Theoretically, 51798 could be charged in post-op global period without a modifier, and the ­25 modifier would not be required on an E&M service performed on the same day. This means that we should be able to continue to use the ultrasound for residual checks to determine if patients are voiding appropriately after major surgery.

Also interesting is that the definition of the new code specifically states that it is to be used for “non imaging.” Therefore, it would be incorrect if you used this code for an imaging-producing ultrasound examination.

The Federal Register, in discussing the deletion of G0050, indicated that the 51798 was to replace the G0050. However, the 51798 definition does not match the G0050 definition. Herein lies the conflict.
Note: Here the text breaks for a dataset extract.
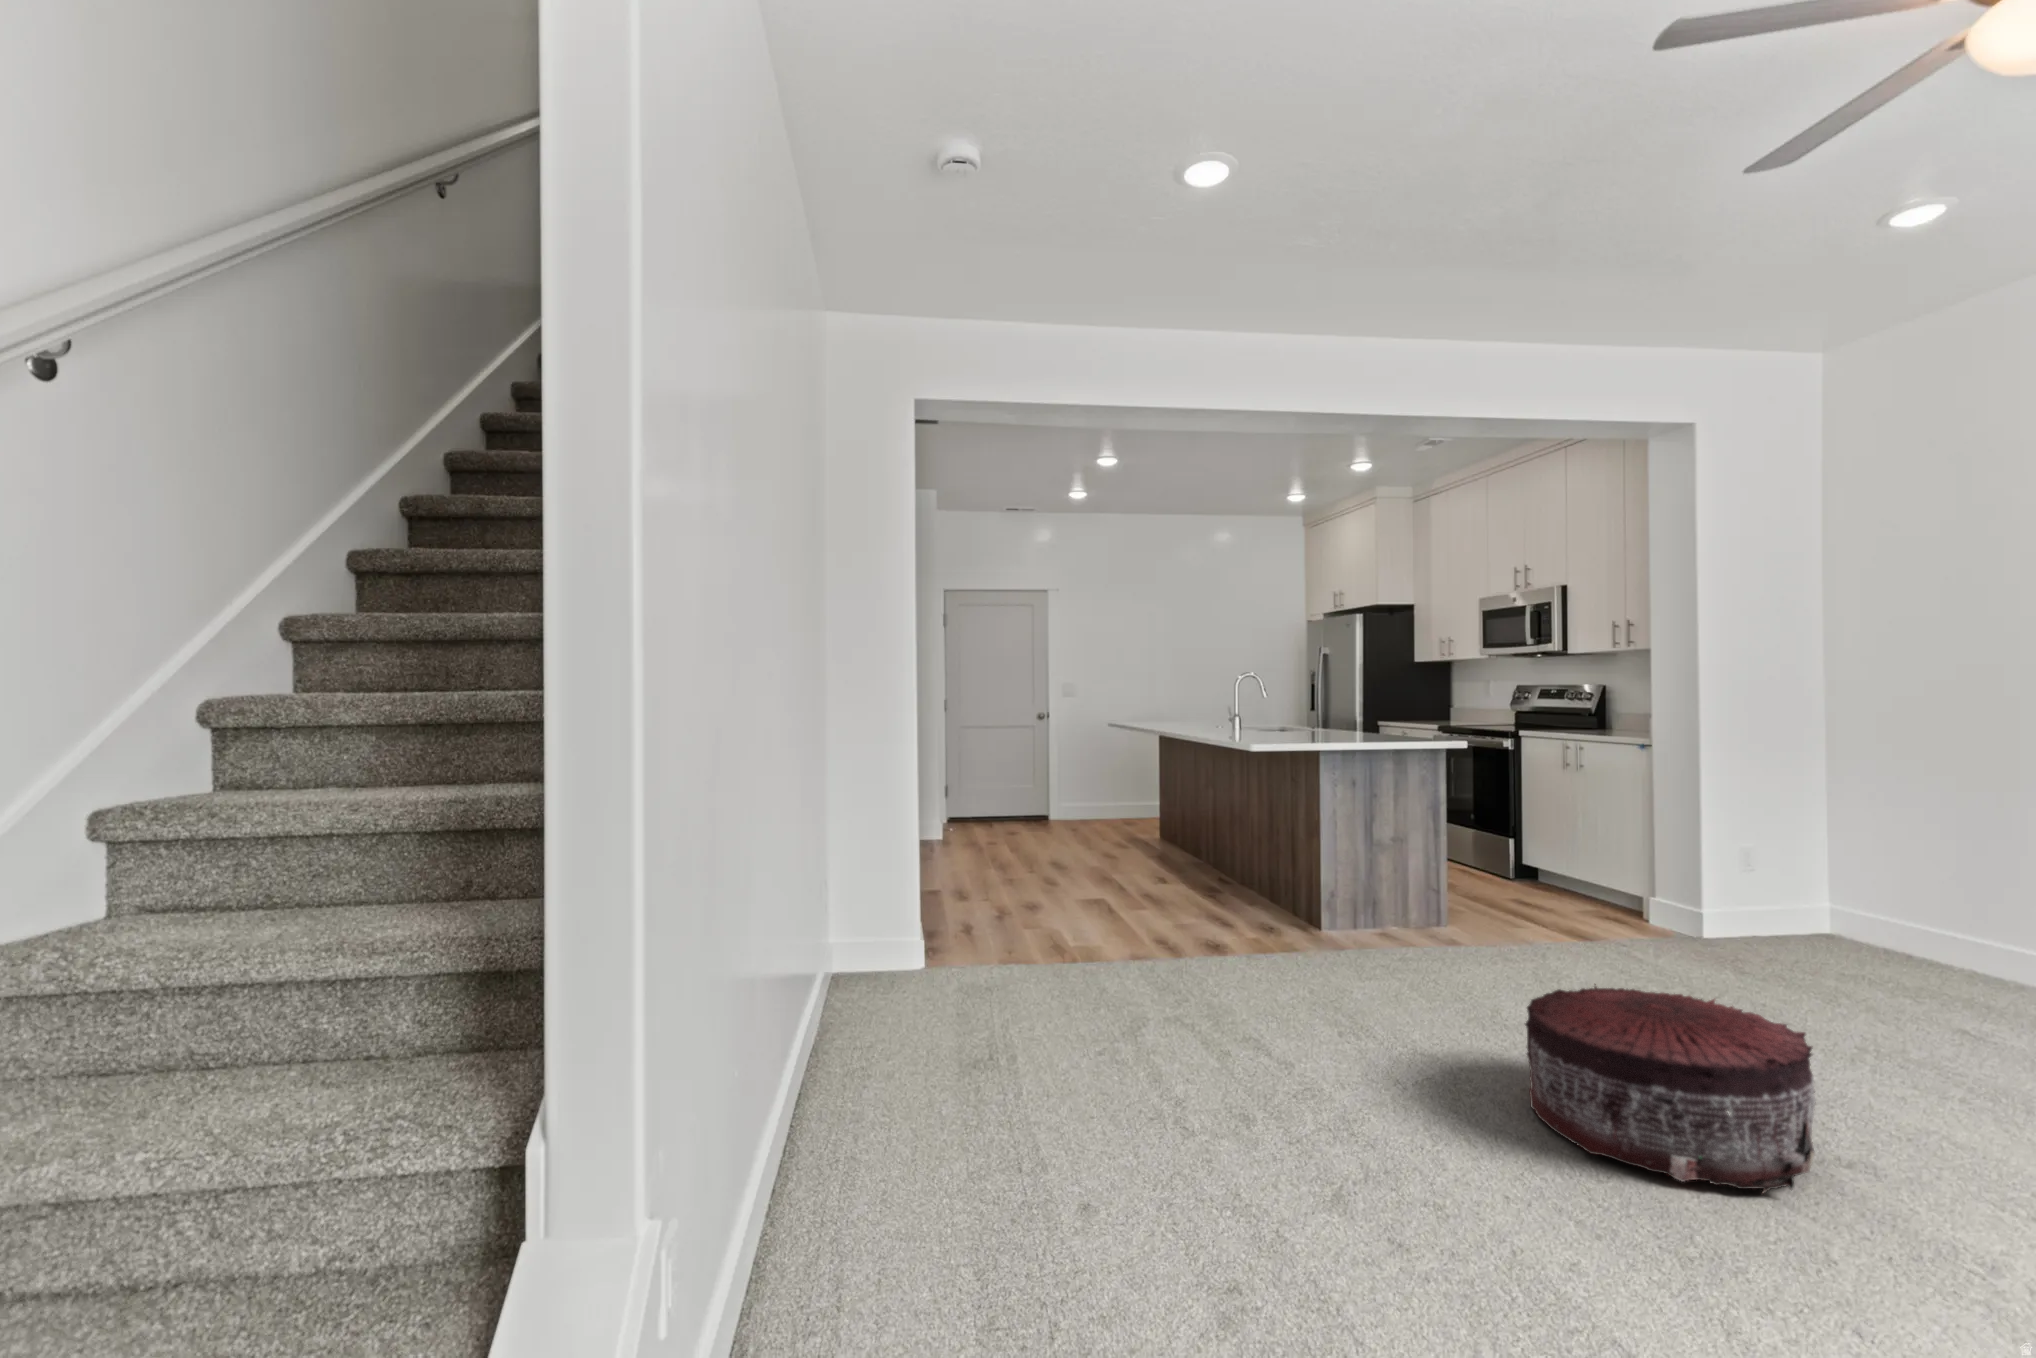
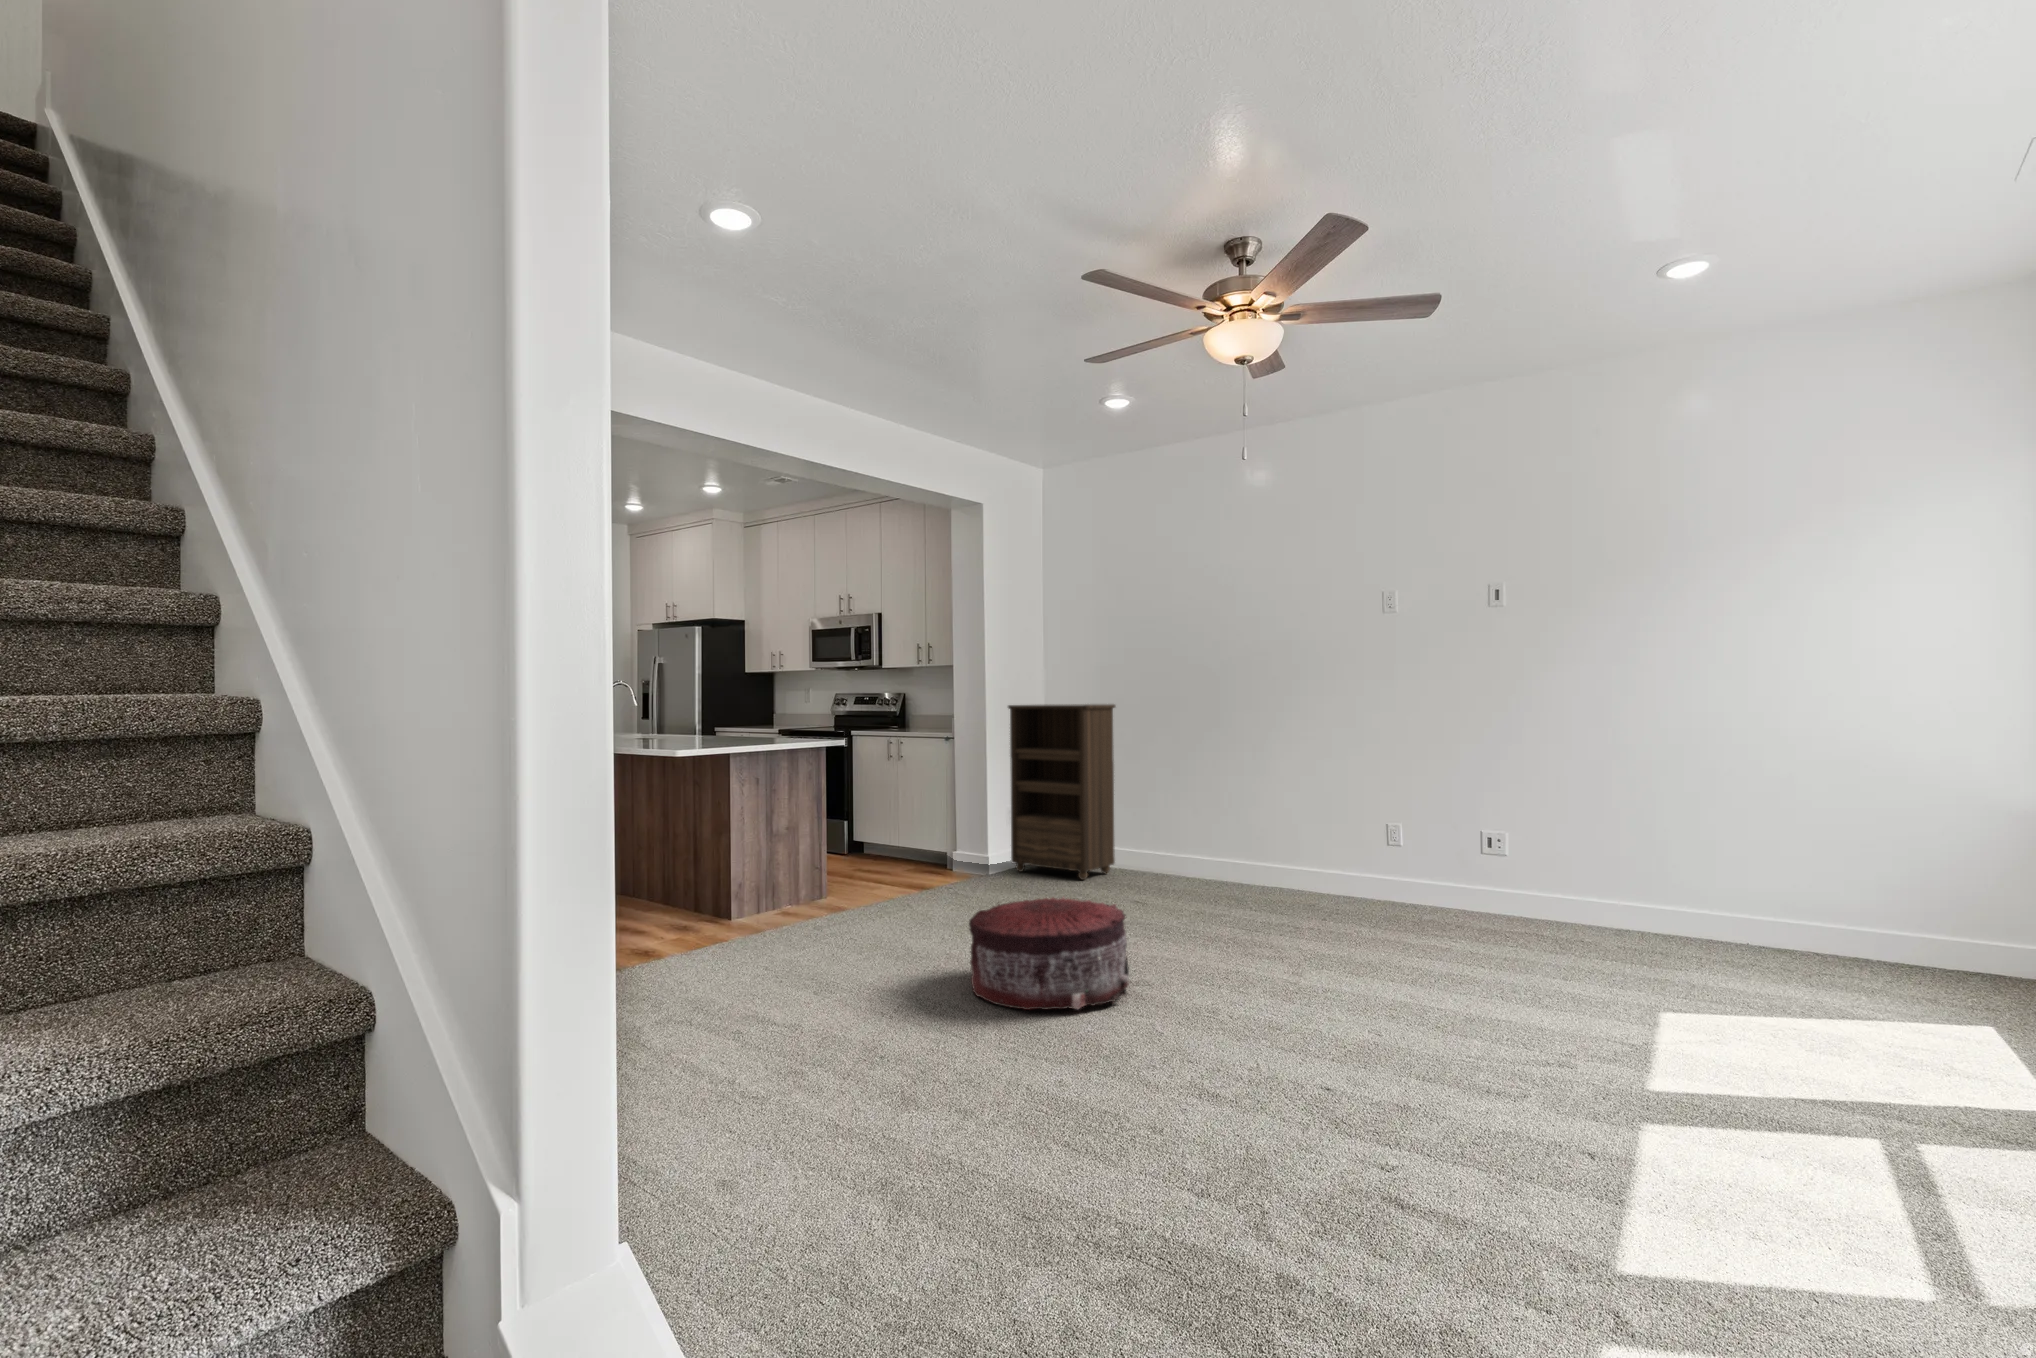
bookshelf: none [1737,706,1948,975] -> present [1008,704,1115,880]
Here is my recommendation for coding:

Use 51798 if you are using a “non-imaging” ultrasound machine to check residual on any patient, whether Medicare or private. (This is now CPT code, not a Medicare HCPC code). If your machine prints out the volume, draws a graph to the bladder, or performs any other type of reporting other than a true ultrasound image, this is the code you would be required to use.

The good news is that, if you are using an ultrasound machine with true ultrasound image documentation, then you should use the 76775, even if you are checking for residual urine in a Medicare patient.

I am not sure if this was the intent of the comment in the Federal Register, but this would be correct coding. Until something is written in your local carrier’s manual or sent out by CMS indicating otherwise, this is the code that I would use.

If local medical review policies are engendered by the new codes, you need to abide by those policies when published. Stay tuned.


The information in this column is designed to be authoritative, and every effort has been made to ensure its accuracy at the time it was written. However, readers are encouraged to check with their individual carrier or private payers for updates and to confirm that this information conforms to their specific rules.